The Minority members led by their leader, Mr Haruna Iddrisu, said they would serve on the committee in the interest of the larger population to arrest the depreciation of the cedi.
The Minority Members of Parliament (MPs) were speaking in separate interviews with journalists yesterday moments after the Minister of Finance, Mr Ken Ofori-Atta, had told Parliament that the President had directed him to investigate the structural causes of the depreciation of the cedi and propose measures to address the situation.
"The Governor and I will put a bipartisan committee together to proceed immediately," Mr Ofori-Atta said.
Regarding the constitution of the proposed bipartisan committee, Mr Iddrisu said "We will be happy to nominate Mr Cassiel Ato Forson and Mr Isaac Adongo to serve on it."
or his part, Mr Forson, who is the Minority Spokesperson on Finance and Ranking Member on the Finance Committee of Parliament, said "We are ready, not only myself but my colleague members of the Finance Committee. When they call upon us we will stop whatever we are doing and be on board to help them because clearly the government needs help.
On the cedi’s depreciation, Mr Iddrisu said Bloomberg reported that as of the end of February, 2019, the cedi was the weakest currency in Sub Saharan Africa.
"What we need to appreciate is that the cedi as of today is reported by Bloomberg to be GH¢5.45 against one dollar," he said.
Mr Iddrisu, who is also the National Democratic Congress (NDC) MP for Tamale South, said the fast depreciation of the cedi meant that commitment on interest payment would naturally go up.
"So if government estimated GH¢16 billion as interest payment, it is likely to become GH¢17 billion or GH¢18 billion.
"How is it going to raise the additional one billion in order to be able to offset that, particularly when their budget targets and budget numbers was GH¢4.8 for one dollar," he wondered.
Therefore, Mr Iddrisu said to describe the slight appreciation of the cedi as impressive “was neither here nor there.”
"What investors and private sector need in Ghana is stability.
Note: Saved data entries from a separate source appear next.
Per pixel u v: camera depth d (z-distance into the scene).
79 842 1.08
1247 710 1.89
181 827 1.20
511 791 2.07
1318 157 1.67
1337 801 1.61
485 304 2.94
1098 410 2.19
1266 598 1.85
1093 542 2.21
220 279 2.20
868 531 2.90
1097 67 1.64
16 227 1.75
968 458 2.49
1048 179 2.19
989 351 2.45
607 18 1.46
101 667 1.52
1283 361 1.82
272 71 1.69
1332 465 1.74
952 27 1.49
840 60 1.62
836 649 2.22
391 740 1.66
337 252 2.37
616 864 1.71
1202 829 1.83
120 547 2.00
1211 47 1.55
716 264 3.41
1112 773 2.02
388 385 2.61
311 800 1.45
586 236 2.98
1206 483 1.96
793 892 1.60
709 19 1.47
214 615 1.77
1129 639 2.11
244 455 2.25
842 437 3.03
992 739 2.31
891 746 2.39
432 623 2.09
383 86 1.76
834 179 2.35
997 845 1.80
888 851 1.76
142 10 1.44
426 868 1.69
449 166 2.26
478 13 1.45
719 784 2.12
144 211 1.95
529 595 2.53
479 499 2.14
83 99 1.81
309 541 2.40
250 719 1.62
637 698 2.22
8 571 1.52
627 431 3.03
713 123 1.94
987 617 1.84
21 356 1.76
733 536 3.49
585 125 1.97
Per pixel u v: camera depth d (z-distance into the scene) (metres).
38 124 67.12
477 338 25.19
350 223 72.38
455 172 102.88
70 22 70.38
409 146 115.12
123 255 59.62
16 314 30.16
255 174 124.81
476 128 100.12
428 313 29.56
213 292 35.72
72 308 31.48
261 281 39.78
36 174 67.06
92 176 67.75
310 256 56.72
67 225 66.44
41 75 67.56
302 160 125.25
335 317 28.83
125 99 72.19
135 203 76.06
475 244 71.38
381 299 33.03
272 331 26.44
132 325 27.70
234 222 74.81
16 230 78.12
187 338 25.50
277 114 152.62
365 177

Let them be certain.
If it is GH¢6 per dollar let it be but the uncertainty and volatility of up and down worry them and affect them for their planning purposes," he said.
Mr Iddrisu said the depreciation of the cedi would not end until the country expanded its export base and increased exports.
"I am afraid that a dollar to cedi may get to GH¢6 at the end of the year as has been predicted by Bloomberg. That will be worrying for our country," he said.
The Minority Leader faulted the government for borrowing and spending on consumption but not capital expenditure.
"This is the first government that says clap for us for borrowing; I am the biggest borrower.
The government spends on consumption but not capital expenditure that will yield dividend and spur growth in the economy," he said.
On the country exiting the International Monetary Fund (IMF) programme, Mr Iddrisu said the exit coupled with the rebasing of the economy still posed a threat regarding fiscal consolidation.
For his part, the NDC MP for Bolga Central and member of the Finance Committee of Parliament, Mr Isaac Adongo, said the government borrowed at high rates to come and pay for wages and salaries.
He said the cedi was actually depreciating contrary to the claim by the Minister of Finance that it was appreciating.
Mr Adongo said the country's economy was worst off now than when the country joined the IMF programme.
He challenged claims that the country had satisfied all the IMF conditionalities and indicated that the government pleaded for waivers throughout.